Time Series Analysis using-ARIMA



Time series analysis is a type of analysis of data used to check the behaviour of data over a period of time. The data is collected over time sequentially by the ts() function along with some parameters. It helps in analysing the pattern of the data over a graph. There are many techniques used to forecast the time series object over the plot graph but the ARIMA model is the most widely used approach out of them.

Time Series Forecasting

Time series forecasting is a process of predicting future values with the help of some statistical tools and methods used on a data set with historical data. Some of the applications of time series forecasting are:
  • Predicting stock prices
  • Forecast weather
  • Forecast the sales of a product

ARIMA mode

ARIMA stands for AutoRegressive Integrated Moving Average and is specified by three order parameters: (p, d, q).
AR(p) Autoregression: A regression model that utilizes the dependent relationship between a current observation and observations over a previous period.An auto regressive (AR(p)) component refers to the use of past values in the regression equation for the time series.

I(d) Integration: Uses differencing of observations (subtracting an observation from observation at the previous time step) in order to make the time series stationary. Differencing involves the subtraction of the current values of a series with its previous values d number of times.

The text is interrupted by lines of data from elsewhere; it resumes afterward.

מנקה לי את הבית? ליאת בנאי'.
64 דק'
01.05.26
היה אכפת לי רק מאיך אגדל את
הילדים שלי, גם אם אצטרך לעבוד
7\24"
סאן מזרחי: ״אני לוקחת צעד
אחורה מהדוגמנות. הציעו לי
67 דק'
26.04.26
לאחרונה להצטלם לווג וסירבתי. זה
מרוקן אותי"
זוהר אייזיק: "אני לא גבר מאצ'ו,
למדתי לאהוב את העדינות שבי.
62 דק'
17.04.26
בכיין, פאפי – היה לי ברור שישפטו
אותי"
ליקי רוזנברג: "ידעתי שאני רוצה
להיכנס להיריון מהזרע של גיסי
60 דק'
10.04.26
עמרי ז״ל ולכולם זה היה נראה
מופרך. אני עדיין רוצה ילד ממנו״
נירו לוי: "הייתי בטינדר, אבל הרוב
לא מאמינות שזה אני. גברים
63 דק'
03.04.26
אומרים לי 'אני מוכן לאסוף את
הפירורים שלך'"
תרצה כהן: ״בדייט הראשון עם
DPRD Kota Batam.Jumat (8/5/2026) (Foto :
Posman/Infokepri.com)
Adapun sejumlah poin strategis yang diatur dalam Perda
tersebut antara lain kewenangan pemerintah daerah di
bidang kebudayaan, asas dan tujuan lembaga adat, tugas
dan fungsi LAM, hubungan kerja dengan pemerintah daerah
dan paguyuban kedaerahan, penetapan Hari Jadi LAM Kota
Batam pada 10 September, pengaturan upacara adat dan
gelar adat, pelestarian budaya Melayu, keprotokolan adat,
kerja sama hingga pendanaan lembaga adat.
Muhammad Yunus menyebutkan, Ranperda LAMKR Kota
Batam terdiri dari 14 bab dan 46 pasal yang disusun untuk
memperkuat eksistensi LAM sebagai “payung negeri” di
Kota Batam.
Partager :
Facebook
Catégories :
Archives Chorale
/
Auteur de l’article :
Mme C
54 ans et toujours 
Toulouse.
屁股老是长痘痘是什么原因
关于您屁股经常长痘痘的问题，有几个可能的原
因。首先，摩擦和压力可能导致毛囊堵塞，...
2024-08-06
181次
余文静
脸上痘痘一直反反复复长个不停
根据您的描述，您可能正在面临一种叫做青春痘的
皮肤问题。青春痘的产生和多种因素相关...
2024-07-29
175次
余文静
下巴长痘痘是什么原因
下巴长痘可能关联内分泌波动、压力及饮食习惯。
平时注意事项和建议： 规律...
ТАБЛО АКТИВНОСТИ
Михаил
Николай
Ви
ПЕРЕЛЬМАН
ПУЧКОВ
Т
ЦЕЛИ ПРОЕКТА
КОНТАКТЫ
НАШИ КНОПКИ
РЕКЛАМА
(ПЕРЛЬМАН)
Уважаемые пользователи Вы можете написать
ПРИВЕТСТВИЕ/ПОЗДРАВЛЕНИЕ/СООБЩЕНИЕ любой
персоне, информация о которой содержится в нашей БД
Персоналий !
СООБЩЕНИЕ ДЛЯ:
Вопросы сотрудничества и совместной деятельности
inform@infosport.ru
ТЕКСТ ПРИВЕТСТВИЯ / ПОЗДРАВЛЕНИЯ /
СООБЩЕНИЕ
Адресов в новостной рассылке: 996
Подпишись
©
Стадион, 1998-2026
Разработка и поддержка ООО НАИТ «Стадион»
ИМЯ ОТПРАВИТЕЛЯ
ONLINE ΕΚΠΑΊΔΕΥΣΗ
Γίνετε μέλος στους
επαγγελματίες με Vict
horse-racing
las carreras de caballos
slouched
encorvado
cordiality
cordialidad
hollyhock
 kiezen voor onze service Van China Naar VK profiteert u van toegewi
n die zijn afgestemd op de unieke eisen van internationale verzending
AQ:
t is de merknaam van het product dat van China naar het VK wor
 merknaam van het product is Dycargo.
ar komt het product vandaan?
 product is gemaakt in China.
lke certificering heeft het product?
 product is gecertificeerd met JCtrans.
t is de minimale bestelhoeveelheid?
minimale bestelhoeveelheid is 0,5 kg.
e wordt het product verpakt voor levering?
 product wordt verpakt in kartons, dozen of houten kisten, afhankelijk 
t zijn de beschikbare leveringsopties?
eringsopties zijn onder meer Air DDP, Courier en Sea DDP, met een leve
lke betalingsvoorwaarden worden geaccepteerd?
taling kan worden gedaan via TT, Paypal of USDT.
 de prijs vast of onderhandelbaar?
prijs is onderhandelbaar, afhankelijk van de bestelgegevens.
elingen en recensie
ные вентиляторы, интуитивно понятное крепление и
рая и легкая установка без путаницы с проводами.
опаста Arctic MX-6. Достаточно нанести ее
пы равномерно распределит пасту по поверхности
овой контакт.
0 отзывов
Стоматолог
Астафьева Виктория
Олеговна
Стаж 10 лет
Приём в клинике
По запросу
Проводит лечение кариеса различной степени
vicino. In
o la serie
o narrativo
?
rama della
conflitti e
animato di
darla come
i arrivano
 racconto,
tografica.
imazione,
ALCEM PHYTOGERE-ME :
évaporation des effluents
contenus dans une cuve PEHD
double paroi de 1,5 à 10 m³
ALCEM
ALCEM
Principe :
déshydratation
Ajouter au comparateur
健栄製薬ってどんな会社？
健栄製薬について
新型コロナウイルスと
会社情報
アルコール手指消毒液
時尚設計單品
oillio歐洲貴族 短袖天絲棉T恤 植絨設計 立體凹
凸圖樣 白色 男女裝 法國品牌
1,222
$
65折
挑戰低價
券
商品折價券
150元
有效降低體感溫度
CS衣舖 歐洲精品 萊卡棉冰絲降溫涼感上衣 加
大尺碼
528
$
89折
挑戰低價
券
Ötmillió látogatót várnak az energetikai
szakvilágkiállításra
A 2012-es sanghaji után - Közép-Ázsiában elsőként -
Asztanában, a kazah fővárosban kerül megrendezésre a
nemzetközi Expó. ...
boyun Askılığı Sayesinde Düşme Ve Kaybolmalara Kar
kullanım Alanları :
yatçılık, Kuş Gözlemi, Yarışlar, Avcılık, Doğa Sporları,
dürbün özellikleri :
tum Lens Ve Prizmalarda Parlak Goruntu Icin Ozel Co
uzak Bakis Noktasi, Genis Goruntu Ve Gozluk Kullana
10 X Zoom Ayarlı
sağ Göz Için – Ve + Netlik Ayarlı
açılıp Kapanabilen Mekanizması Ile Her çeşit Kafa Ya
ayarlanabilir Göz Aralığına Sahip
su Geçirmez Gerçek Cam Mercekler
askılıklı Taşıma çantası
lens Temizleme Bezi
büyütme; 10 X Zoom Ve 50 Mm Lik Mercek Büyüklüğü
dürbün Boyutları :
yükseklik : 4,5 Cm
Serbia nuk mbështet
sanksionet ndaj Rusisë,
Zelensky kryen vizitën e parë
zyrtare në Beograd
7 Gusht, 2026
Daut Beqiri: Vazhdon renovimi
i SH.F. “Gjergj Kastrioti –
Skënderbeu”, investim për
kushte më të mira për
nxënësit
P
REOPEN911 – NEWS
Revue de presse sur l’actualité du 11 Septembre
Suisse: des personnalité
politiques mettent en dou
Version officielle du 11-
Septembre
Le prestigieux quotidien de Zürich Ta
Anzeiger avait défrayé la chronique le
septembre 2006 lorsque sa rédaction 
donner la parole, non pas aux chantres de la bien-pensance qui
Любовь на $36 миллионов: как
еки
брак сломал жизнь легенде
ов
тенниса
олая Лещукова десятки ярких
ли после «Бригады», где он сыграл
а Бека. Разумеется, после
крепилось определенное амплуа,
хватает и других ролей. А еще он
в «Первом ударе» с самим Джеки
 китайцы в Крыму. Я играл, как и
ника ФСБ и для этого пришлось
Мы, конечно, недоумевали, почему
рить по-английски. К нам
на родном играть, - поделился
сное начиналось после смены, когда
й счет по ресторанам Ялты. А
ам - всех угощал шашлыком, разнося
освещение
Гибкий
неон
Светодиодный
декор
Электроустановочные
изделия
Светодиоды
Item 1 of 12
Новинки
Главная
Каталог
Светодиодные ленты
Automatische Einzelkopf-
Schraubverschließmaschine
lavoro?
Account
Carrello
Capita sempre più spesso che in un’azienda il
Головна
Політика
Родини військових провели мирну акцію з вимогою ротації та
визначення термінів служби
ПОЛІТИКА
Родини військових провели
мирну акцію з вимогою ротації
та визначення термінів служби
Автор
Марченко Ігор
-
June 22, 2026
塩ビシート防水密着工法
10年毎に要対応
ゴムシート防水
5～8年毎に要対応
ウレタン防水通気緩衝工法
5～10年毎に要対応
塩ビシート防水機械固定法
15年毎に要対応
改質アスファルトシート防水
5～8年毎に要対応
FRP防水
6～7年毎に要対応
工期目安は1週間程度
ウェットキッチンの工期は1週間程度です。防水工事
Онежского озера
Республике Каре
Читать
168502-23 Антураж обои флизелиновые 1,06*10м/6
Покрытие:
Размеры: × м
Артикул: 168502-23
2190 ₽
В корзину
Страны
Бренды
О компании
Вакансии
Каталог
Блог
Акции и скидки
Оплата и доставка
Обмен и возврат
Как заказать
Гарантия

MA(q) Moving Average: A model that uses the dependency between an observation and a residual error from a moving average model applied to lagged observations. A moving average component depicts the error of the model as a combination of previous error terms. The order q represents the number of terms to be included in the model.

Types of ARIMA Model

  • ARIMA: Non-seasonal Autoregressive Integrated Moving Averages
  • SARIMA: Seasonal ARIMA
  • SARIMAX: Seasonal ARIMA with exogenous variables

Implementation of ARIMA model in R

In R programming, arima() function is used to perform this technique. ARIMA model is used to fit a univariate data. auto.arima() function returns the best ARIMA model by searching over many models.

Syntax:
auto.arima(x)

Parameters:
x: represents univariate time series object

To know about more optional parameters, use below command in the console: help(“auto.arima”)Example 1:

Example1:

In this example, let’s predict the next 10 sale values by using BJsales dataset present in R packages. This dataset is already a time series object, so there is no need to apply ts() function.
# R program to illustrate
# Time Series Analysis
# Using ARIMA model in R

# Install the library for forecast()
install.packages("forecast")

# library required for forecasting
library(forecast)

# Output to be created as png file
png(file = "TimeSeriesGFG.png")

# Plotting graph without forecasting
plot(BJsales, main = "Graph without forecasting",
col.main = "darkgreen")

# Saving the file
dev.off()

# Output to be created as png file
png(file = "TimeSeriesARIMAGFG.png")

# Fitting model using arima model
fit <- auto.arima(BJsales)

# Next 10 forecasted values
forecastedValues <- forecast(fit, 10)

# Print forecasted values
print(forecastedValues)

plot(forecastedValues, main = "Graph with forecasting",
col.main = "darkgreen")
# saving the file
dev.off()

Outputs:
Point Forecast    Lo 80    Hi 80    Lo 95    Hi 95
151       262.8620 261.1427 264.5814 260.2325 265.4915
152       263.0046 260.2677 265.7415 258.8189 267.1903
153       263.1301 259.4297 266.8304 257.4709 268.7893
154       263.2405 258.5953 267.8857 256.1363 270.3447
155       263.3377 257.7600 268.9153 254.8074 271.8680
156       263.4232 256.9253 269.9211 253.4855 273.3608
157       263.4984 256.0941 270.9028 252.1744 274.8224
158       263.5647 255.2691 271.8602 250.8778 276.2516
159       263.6229 254.4529 272.7930 249.5986 277.6473
160       263.6742 253.6474 273.7011 248.3395 279.0089


Explanation:
Following output is produced by executing the above code. 10 next values are predicted by using forecast() function based on ARIMA model of BJsales dataset. First graph shows the visuals of BJsales without forecasting and second graphs shows the visuals of BJsales with forecasted values.